Various elements of ragtime music helped form the foundation of jazz, later being incorporated into many diverse styles of American popular music. Ragtime enjoyed revivals in the 1940s and again in the late ’50s and ’60s, but its most monumental revival came in the 1970s, when Joplin’s rags were featured in the hit movie “The Sting.”

Eric Marchese, an Orange County, Calif.-based ragtime pianist and composer, notes that ragtime societies and festivals first began to spring up in the U.S. and Canada in the late 1950s.

“Ragtime festivals have enjoyed widespread support and increasing attendance since the 1970s,” states Marchese, who attended his first ragtime festival in central California in the late 1980s.
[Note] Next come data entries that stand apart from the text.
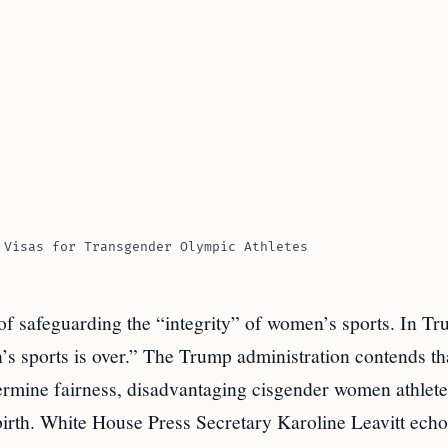
 Visas for Transgender Olympic Athletes
 of safeguarding the “integrity” of women’s sports. In T
’s sports is over.” The Trump administration contends th
ermine fairness, disadvantaging cisgender women athle
 birth. White House Press Secretary Karoline Leavitt ech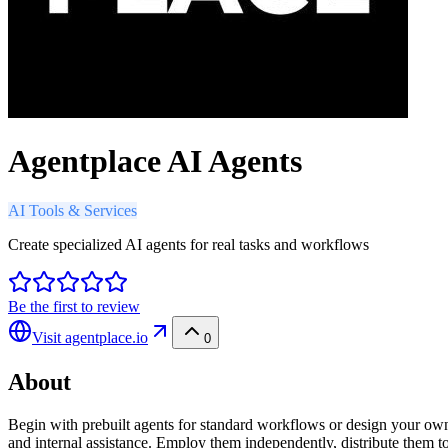
Agentplace AI Agents
AI Tools & Services
Create specialized AI agents for real tasks and workflows
Be the first to review
Visit
agentplace.io
0
About
Begin with prebuilt agents for standard workflows or design your own 
and internal assistance. Employ them independently, distribute them to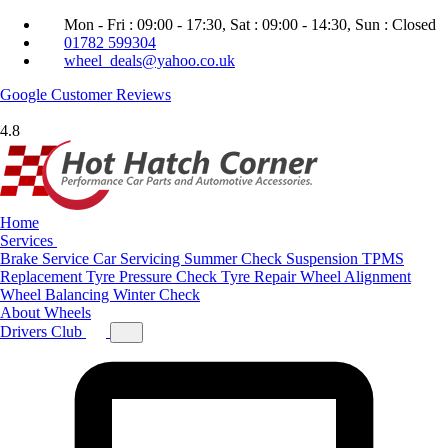
Mon - Fri : 09:00 - 17:30, Sat : 09:00 - 14:30, Sun : Closed
01782 599304
wheel_deals@yahoo.co.uk
Google
Customer Reviews
4.8
Home
Services
Brake Service
Car Servicing
Summer Check
Suspension
TPMS
Replacement
Tyre Pressure Check
Tyre Repair
Wheel Alignment
Wheel Balancing
Winter Check
About
Wheels
Drivers Club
Within a year, he visited Sedalia, MO, home of the annual Scott Joplin Ragtime Festival.

Marchese said he was “always puzzled that an area as heavily populated as Southern California lacked an annual ragtime festival.” The region, he notes, has enjoyed a variety of isolated ragtime concerts, “and even a couple of festival-style events,” on an annual basis – but no festival.

Ultimately, in early 2000, Marchese joined forces with Friends of Jazz, Inc., a Fullerton, CA-based non-profit organization, and founded RagFest, an annual ragtime festival based in Orange County. As RagFest’s founding artistic director, he’s been coordinating the event ever since, handling the planning, hiring the musicians, acting as Master of Ceremonies and even offering a few pieces at the piano.
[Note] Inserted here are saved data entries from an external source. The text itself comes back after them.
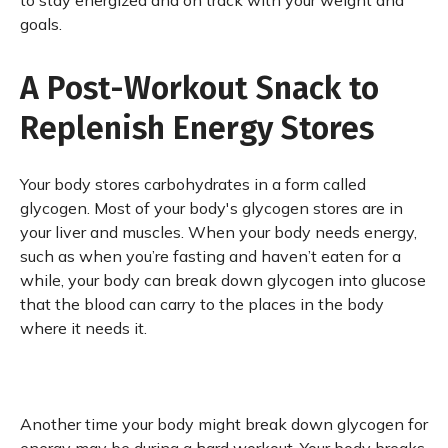
to stay energized and on track with your weight and
goals.
A Post-Workout Snack to
Replenish Energy Stores
Your body stores carbohydrates in a form called
glycogen. Most of your body's glycogen stores are in
your liver and muscles. When your body needs energy,
such as when you’re fasting and haven’t eaten for a
while, your body can break down glycogen into glucose
that the blood can carry to the places in the body
where it needs it.
Another time your body might break down glycogen for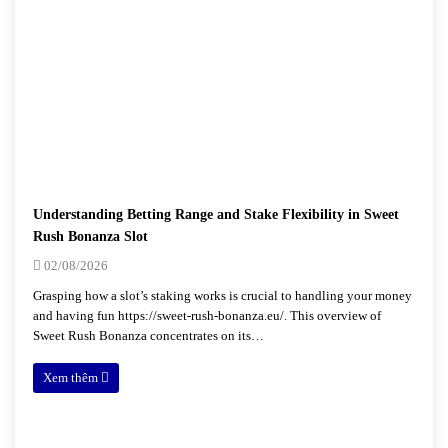
Understanding Betting Range and Stake Flexibility in Sweet
Rush Bonanza Slot
02/08/2026
Grasping how a slot’s staking works is crucial to handling your money
and having fun https://sweet-rush-bonanza.eu/. This overview of
Sweet Rush Bonanza concentrates on its…
Xem thêm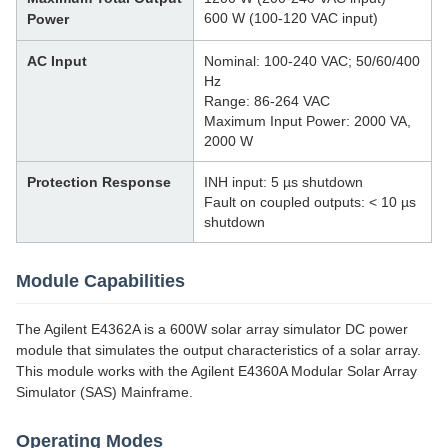
600 W (100-120 VAC input)
Power
AC Input
Nominal: 100-240 VAC; 50/60/400
Hz
Range: 86-264 VAC
Maximum Input Power: 2000 VA,
2000 W
Protection Response
INH input: 5 µs shutdown
Fault on coupled outputs: < 10 µs
shutdown
Module Capabilities
The Agilent E4362A is a 600W solar array simulator DC power
module that simulates the output characteristics of a solar array.
This module works with the Agilent E4360A Modular Solar Array
Simulator (SAS) Mainframe.
Operating Modes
With the event now in its ninth year, Marchese said he’s happy to see so much support from within the community and from Friends of Jazz. He said that the group – an all-volunteer organization dedicated to promoting the continued growth and development of jazz performance, appreciation and education – has wholeheartedly embraced ragtime, essentially a separate genre with roots divergent from those of pure jazz.

Marchese said that over the past seven festivals, “Friends of Jazz has created special endowments for several Southern California teens who are studying, performing and composing ragtime music on their own.”
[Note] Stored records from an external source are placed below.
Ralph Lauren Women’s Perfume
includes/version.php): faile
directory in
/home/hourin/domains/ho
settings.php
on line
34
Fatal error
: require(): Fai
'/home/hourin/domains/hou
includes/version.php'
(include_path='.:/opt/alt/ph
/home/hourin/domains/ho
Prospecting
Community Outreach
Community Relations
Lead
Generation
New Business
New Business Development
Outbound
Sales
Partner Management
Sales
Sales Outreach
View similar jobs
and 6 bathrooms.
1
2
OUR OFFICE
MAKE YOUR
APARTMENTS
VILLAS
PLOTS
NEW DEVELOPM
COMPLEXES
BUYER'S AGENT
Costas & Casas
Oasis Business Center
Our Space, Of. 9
Several of these youngsters, between the ages of 10 and 19, are being featured in a special “Youth Forum” concert at RagFest 2007. The event unfolds at 3 p.m. on Sunday, Oct. 26, at the Osborne Auditorium of the Fullerton Public Library.

By the same token, launching a ragtime society has given residents of Orange County and beyond two of RagFest’s regular venues – Steamers Jazz Club and Mo’s Fullerton Music – at which to hear live ragtime performance not just in October, during RagFest, but throughout the year.

The Orange County Ragtime Society, or “OCRS,” had its first musicale in November, 2001, and has since had several dozen, spread out through the year from January through September. Both the society and the festival are designed to keep alive the art of ragtime performance, whether at the piano, ragtime’s primary instrument, or through other instruments and vocals. Like the festival, OCRS often features contemporary ragtime compositions as well as those written 100 years ago.

“That’s what it’s all about,” Marchese said – “keeping this wonderful music going well into the 21st century.”